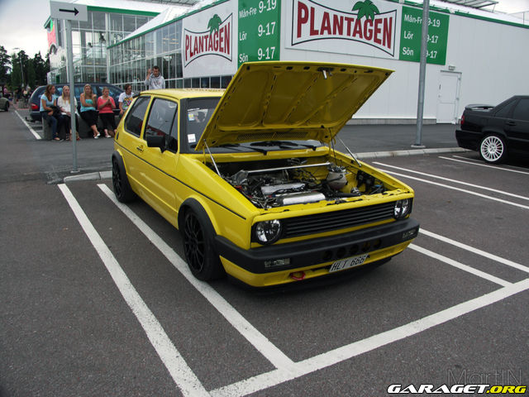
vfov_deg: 48.2
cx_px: 264
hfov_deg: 61.7
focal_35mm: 29
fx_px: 443
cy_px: 198
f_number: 3.5
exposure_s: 1/100
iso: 50
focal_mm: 7.6
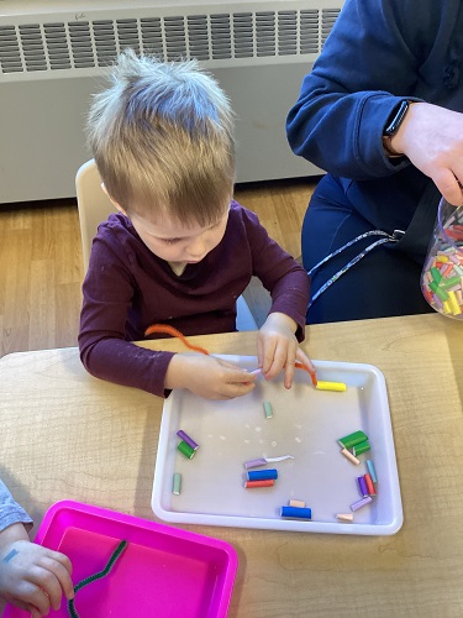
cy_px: 309
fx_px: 553
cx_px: 232
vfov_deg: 58.4
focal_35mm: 31
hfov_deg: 45.4
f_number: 2.4
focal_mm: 3.3
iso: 160
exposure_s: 1/60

## Required work
A faithful, word-for-word copy of the data is needed; the pictures should not appear in it.

## Response to this exercise
vfov_deg: 48.2
cx_px: 264
hfov_deg: 61.7
focal_35mm: 29
fx_px: 443
cy_px: 198
f_number: 3.5
exposure_s: 1/100
iso: 50
focal_mm: 7.6
cy_px: 309
fx_px: 553
cx_px: 232
vfov_deg: 58.4
focal_35mm: 31
hfov_deg: 45.4
f_number: 2.4
focal_mm: 3.3
iso: 160
exposure_s: 1/60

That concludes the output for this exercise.